Given Vogel’s long history of unconventional sound design, Wonky’s first three tracks may trick you into thinking the title’s a red herring, as they’re some of his most accessible works to date. “When You Can’t Go Clubbing Anymore and Have to Dance with Oaks” begins with a woman speaking in hushed tones that are swirled into pebbled sibilance; the only words I can discern are “Return to the source.” Gradually, a subaquatic techno throb emerges, followed by a suspenseful ambient interlude and then one of Vogel’s most melodramatic melodies. It reeks of nostalgia for ’90s clubbing, and who can blame him during a pandemic? “The All Clear” reaffirms that Vogel is much more interested in melody now than at the height of his weird period. This track has the tessellated grandeur of pioneering IDM duo B12, but its rhythm is uncharacteristically stodgy. Toward its end, the piece reverts to vintage Vogel ruggedness and abrasiveness. “Pendula” serves as a palate-cleanser for Wonky’s stranger second half, with its Thomas Köner-like frigid ambience conjuring the sound of icebergs colliding.
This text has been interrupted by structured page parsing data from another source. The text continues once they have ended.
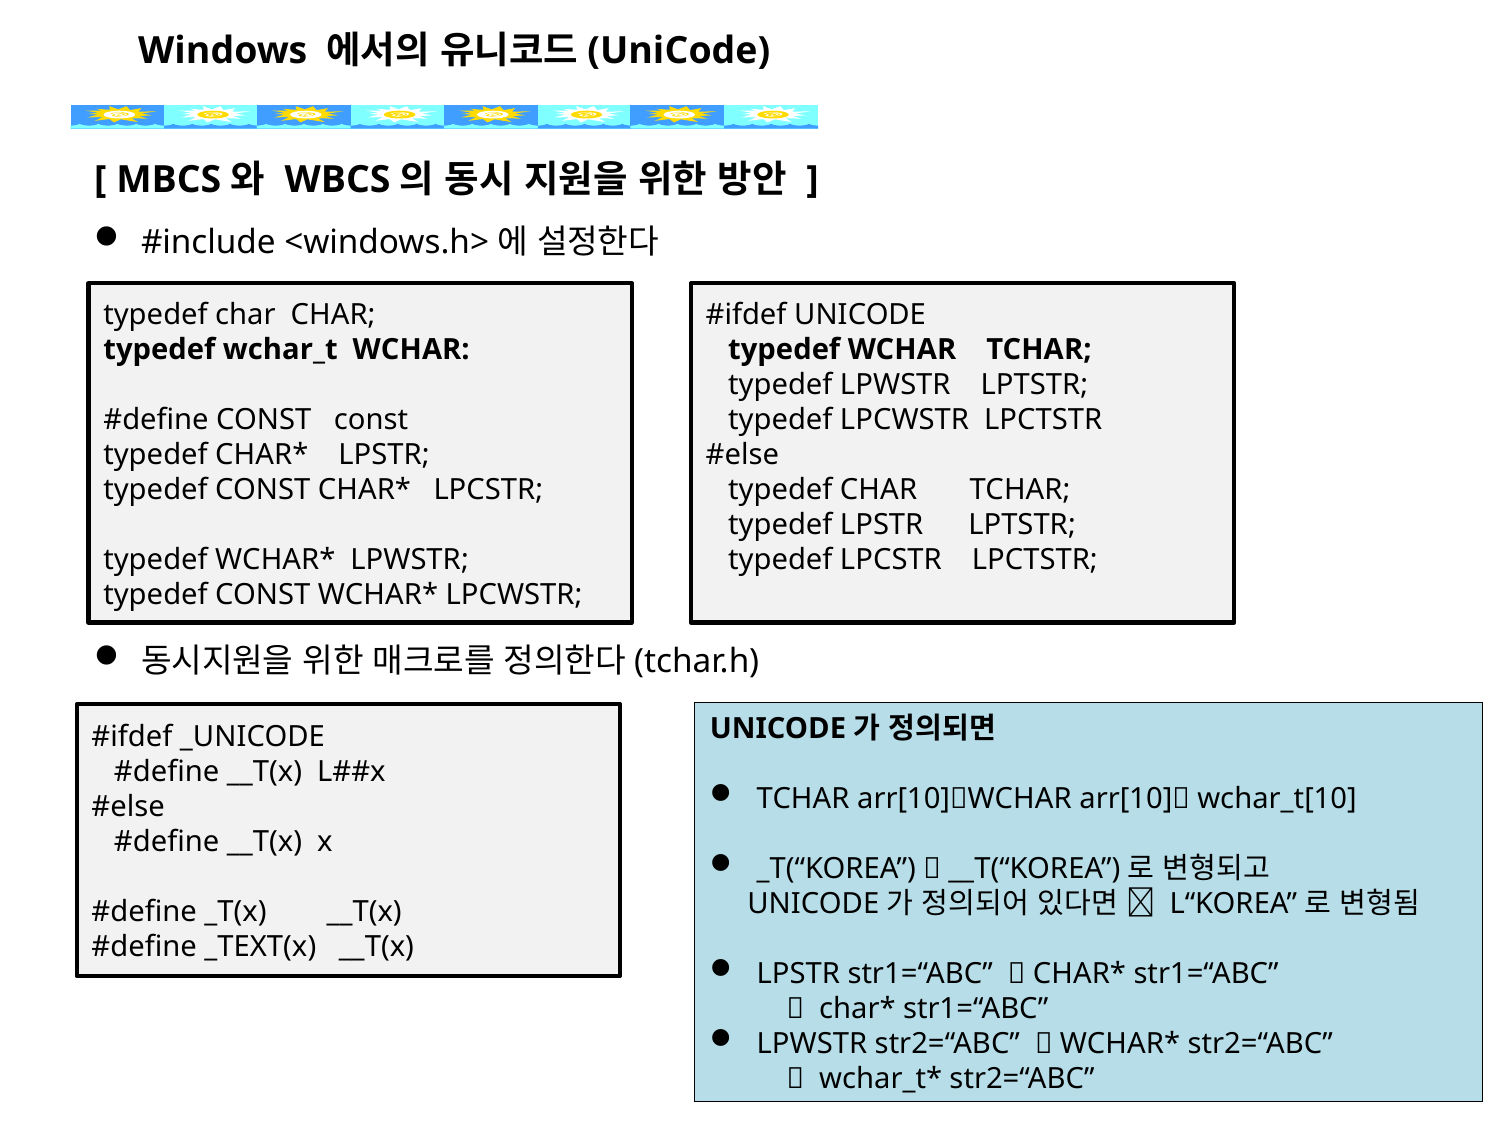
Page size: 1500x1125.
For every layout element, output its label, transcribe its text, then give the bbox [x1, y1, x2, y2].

text_box #ifdef _UNICODE #define __T(x) L##x #else #define __T(x) x #define _T(x) __T(x) #define _TEXT(x) __T(x) [75, 702, 622, 978]
text_box [ MBCS와 WBCS의 동시 지원을 위한 방안 ] #include <windows.h>에 설정한다 동시지원을 위한 매크로를 정의한다(tchar.h) [79, 125, 834, 747]
text_box typedef char CHAR; typedef wchar_t WCHAR: #define CONST const typedef CHAR* LPSTR; typedef CONST CHAR* LPCSTR; typedef WCHAR* LPWSTR; typedef CONST WCHAR* LPCWSTR; [86, 281, 634, 625]
picture [70, 104, 819, 129]
text_box Windows 에서의 유니코드(UniCode) [123, 19, 786, 79]
text_box #ifdef UNICODE typedef WCHAR TCHAR; typedef LPWSTR LPTSTR; typedef LPCWSTR LPCTSTR #else typedef CHAR TCHAR; typedef LPSTR LPTSTR; typedef LPCSTR LPCTSTR; [689, 281, 1236, 625]
text_box UNICODE가 정의되면 TCHAR arr[10]WCHAR arr[10] wchar_t[10] _T(“KOREA”)  __T(“KOREA”)로 변형되고 UNICODE가 정의되어 있다면  L“KOREA”로 변형됨 LPSTR str1=“ABC”  CHAR* str1=“ABC”  char* str1=“ABC” LPWSTR str2=“ABC”  WCHAR* str2=“ABC”  wchar_t* str2=“ABC” [694, 702, 1483, 1102]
“Peace La Roche” bridges the gap between Vogel’s abstract, chiming compositions for Gilles Jobin’s choreography (e.g., his 2010 album Black Swan) and the pugilistic, disorienting techno of albums such as Body Mapping and Specific Momentific. The scattershot beats, rudimentary organ stabs, and tumble of disturbing body and mouth noises of “Thuja” have no utility except to mess with your mind and equilibrium—noble aims that IDM’s vanguard artists were also fostering a quarter century ago. If the martial techno-funk of “Ice Le Fantôme C’est Moi” is not exactly geared to get hands in the air and asses shaking, it may thrill fans of cutting-edge horror-film soundtracks. Most intriguingly, to grok where Vogel may be headed next, check out “Acido Amigo,” an enigmatic abstraction of old-school electro that sounds at once like a nod to Detroit legends Drexciya and a harbinger of future decades’ destabilized quasi-dance music.

Rather than a rejuvenation of the genre that the title may imply, Rebirth of Wonky finds Vogel reasserting his mastery of music that goes awry—in the dictionary sense of “wonky”—in unique ways. The album is a welcome reminder of Vogel’s mad-scientific past while also pointing toward novel odysseys of oddity.